## Work instruction
Go through the rows below and report every line that contains the word "categories", copying each one in full.

## Records for the task
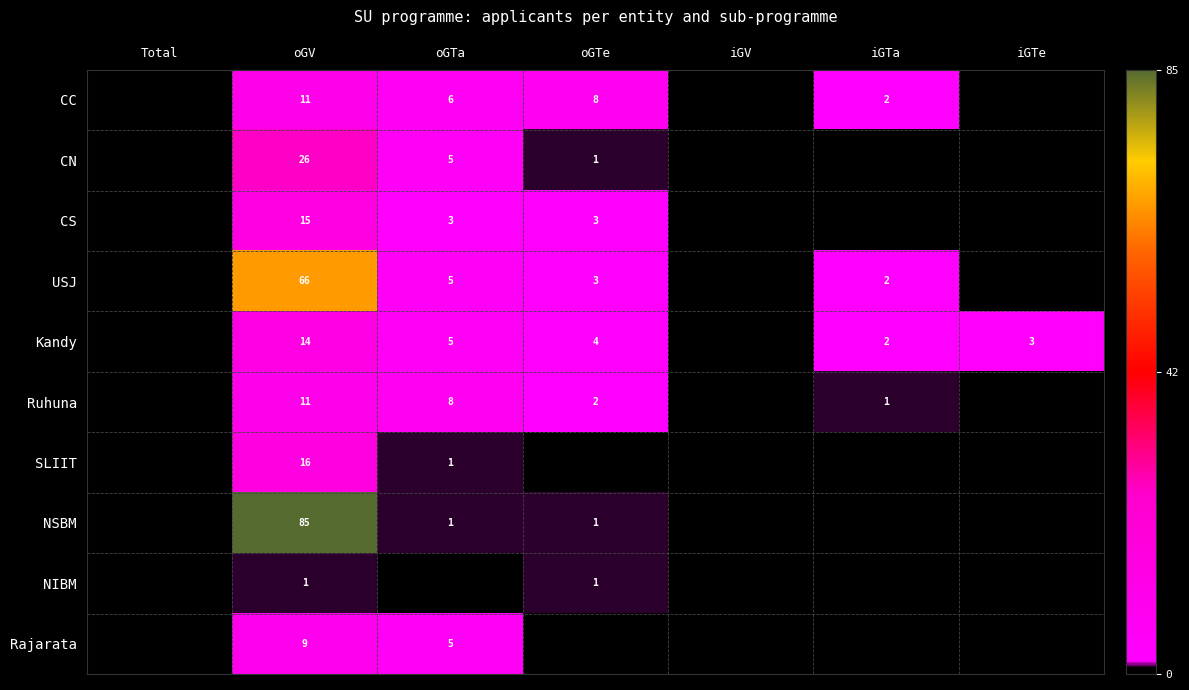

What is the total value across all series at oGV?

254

* * *

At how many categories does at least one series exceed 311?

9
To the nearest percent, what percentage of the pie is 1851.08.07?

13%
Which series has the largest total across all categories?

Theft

## Answer to this problem
At how many categories does at least one series exceed 311?
Which series has the largest total across all categories?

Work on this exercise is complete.